Extracted page text data
──────

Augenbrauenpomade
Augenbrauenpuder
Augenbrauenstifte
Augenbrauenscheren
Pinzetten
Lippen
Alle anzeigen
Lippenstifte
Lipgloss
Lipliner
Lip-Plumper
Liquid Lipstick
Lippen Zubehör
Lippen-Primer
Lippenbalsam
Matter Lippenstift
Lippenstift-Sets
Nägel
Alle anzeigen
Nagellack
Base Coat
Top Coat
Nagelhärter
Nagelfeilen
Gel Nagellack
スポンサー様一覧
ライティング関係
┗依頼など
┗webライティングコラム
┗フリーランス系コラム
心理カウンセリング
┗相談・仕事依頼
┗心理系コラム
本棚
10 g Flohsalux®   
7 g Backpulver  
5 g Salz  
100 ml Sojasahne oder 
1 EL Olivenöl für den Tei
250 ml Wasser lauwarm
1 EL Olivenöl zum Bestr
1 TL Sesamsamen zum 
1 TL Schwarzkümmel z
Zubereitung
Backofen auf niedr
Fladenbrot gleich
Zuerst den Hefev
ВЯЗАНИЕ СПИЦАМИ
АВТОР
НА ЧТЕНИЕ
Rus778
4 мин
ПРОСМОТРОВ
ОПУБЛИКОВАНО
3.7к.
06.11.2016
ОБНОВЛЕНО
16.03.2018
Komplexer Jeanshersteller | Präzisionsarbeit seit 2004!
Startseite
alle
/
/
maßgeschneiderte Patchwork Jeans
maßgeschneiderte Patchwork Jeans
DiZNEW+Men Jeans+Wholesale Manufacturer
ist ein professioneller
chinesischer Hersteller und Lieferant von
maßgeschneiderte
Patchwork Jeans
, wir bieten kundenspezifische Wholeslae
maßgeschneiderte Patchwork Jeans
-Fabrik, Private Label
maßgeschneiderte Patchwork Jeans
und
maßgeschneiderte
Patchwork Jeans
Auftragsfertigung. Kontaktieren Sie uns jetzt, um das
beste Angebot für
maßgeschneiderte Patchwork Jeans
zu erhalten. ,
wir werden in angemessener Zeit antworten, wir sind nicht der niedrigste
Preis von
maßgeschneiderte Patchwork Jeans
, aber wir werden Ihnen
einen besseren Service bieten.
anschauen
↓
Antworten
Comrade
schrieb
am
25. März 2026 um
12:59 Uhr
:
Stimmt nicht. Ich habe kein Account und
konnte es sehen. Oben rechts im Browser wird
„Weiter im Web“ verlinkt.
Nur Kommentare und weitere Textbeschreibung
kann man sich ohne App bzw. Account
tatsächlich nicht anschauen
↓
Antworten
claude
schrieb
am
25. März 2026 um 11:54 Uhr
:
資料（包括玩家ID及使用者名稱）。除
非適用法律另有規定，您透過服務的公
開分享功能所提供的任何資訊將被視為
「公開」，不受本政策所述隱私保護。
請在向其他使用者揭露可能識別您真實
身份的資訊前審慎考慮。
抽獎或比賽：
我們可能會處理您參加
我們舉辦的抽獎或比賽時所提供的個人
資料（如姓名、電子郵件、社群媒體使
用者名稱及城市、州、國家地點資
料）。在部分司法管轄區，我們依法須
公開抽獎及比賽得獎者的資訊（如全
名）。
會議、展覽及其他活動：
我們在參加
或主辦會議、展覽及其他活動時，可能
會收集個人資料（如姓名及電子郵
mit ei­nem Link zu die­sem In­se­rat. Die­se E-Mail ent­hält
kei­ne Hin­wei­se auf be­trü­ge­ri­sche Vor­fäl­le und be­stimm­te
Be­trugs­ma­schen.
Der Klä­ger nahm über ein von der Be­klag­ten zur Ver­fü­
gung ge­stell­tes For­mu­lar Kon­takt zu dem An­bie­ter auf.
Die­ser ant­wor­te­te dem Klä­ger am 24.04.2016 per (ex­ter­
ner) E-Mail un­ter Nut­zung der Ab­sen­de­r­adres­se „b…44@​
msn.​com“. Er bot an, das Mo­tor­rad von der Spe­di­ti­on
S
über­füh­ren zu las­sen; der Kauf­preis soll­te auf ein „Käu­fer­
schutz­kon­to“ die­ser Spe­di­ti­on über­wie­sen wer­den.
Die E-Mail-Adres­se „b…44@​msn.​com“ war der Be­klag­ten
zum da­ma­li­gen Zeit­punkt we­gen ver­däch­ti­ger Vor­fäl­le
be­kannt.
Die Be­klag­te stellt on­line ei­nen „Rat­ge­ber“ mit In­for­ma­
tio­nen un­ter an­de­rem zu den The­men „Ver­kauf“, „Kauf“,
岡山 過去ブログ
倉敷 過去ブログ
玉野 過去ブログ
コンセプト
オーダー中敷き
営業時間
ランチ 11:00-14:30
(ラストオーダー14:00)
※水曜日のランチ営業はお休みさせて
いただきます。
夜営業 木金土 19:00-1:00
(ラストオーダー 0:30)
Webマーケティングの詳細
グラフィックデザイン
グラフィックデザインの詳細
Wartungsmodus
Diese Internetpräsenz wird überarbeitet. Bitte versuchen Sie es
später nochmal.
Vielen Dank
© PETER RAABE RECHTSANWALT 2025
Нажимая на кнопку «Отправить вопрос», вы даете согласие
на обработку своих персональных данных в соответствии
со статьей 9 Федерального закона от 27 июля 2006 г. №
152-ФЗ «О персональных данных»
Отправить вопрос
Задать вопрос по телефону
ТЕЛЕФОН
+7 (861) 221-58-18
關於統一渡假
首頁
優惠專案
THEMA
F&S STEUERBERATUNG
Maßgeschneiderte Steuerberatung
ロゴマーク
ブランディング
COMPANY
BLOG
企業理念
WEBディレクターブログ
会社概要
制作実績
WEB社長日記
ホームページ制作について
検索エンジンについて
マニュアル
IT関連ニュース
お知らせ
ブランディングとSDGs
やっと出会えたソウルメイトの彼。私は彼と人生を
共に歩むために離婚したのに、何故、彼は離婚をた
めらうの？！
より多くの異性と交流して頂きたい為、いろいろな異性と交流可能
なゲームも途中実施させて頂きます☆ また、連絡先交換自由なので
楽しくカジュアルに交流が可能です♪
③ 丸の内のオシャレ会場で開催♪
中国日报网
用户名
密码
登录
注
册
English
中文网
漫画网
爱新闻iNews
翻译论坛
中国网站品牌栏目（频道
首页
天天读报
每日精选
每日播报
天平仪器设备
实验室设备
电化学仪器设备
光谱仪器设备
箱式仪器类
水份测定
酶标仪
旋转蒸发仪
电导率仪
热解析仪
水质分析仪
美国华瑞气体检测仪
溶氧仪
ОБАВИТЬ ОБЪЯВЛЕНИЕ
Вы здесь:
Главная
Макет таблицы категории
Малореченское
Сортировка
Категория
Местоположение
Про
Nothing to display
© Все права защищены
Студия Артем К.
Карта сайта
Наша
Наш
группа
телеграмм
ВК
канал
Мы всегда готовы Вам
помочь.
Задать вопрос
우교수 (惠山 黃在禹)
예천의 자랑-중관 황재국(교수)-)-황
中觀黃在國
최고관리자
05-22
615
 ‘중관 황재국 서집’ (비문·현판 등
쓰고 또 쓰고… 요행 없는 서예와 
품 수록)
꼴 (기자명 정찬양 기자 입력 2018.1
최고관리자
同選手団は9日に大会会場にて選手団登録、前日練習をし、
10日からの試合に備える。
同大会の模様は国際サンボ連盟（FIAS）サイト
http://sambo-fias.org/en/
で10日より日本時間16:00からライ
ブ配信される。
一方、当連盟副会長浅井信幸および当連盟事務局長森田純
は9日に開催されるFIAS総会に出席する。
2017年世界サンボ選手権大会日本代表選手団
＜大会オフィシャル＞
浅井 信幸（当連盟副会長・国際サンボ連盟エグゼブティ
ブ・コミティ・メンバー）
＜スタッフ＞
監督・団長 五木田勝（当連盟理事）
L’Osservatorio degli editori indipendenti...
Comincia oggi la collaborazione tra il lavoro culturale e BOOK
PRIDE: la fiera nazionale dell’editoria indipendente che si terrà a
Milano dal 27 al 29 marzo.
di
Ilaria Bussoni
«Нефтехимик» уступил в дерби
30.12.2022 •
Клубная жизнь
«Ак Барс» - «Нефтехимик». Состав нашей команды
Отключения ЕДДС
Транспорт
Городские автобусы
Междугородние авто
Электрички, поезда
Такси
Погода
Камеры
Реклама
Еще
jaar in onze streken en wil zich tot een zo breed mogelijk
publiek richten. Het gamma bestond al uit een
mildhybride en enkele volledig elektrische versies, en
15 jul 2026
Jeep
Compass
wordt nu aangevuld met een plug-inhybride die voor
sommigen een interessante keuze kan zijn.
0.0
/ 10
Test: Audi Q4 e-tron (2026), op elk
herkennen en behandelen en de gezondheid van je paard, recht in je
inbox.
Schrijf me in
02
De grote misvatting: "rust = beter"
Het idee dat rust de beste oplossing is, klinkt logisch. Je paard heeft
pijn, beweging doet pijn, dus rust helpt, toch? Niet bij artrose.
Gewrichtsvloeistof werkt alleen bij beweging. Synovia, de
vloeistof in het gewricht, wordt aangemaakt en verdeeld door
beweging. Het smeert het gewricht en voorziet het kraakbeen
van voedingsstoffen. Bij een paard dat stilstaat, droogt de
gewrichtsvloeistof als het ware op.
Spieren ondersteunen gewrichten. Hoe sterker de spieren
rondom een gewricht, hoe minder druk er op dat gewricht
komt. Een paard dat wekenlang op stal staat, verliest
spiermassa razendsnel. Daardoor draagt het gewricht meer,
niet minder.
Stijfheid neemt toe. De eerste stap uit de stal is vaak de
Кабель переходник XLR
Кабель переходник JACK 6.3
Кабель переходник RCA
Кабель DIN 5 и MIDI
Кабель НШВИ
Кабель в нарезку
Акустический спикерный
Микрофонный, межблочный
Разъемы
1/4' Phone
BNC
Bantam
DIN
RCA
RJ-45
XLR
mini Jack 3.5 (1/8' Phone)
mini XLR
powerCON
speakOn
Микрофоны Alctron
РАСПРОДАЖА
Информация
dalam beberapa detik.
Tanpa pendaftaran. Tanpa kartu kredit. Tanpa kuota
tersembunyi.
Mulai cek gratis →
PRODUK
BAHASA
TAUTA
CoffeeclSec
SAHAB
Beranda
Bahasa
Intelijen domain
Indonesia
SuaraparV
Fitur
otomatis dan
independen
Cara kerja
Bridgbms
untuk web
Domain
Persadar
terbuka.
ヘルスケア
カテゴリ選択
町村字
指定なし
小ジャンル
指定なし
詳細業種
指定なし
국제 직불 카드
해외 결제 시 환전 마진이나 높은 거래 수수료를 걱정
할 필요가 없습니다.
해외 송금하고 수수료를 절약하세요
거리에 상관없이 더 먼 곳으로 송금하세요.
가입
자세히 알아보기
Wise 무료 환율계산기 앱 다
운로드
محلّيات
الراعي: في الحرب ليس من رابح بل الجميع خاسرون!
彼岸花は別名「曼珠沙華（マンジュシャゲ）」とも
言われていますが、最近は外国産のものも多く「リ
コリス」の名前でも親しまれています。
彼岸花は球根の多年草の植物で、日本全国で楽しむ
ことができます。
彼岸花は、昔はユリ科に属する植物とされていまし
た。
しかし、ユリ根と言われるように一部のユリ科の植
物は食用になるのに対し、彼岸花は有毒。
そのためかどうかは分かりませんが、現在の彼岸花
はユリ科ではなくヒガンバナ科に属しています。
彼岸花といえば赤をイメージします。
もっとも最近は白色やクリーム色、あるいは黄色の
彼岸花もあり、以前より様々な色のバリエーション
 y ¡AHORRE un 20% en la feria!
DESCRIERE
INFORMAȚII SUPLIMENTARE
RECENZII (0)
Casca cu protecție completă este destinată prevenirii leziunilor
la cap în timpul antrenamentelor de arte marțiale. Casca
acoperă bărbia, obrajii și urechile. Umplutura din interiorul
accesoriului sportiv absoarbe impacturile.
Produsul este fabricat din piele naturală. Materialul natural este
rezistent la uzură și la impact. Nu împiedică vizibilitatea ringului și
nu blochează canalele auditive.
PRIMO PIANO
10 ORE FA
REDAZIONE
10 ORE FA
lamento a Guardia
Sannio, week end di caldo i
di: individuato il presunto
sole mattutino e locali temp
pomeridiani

──────

**Exercise description**
Only the number is wanted here. How many lines in the entries contain "paard"?

**Solution to the exercise**
4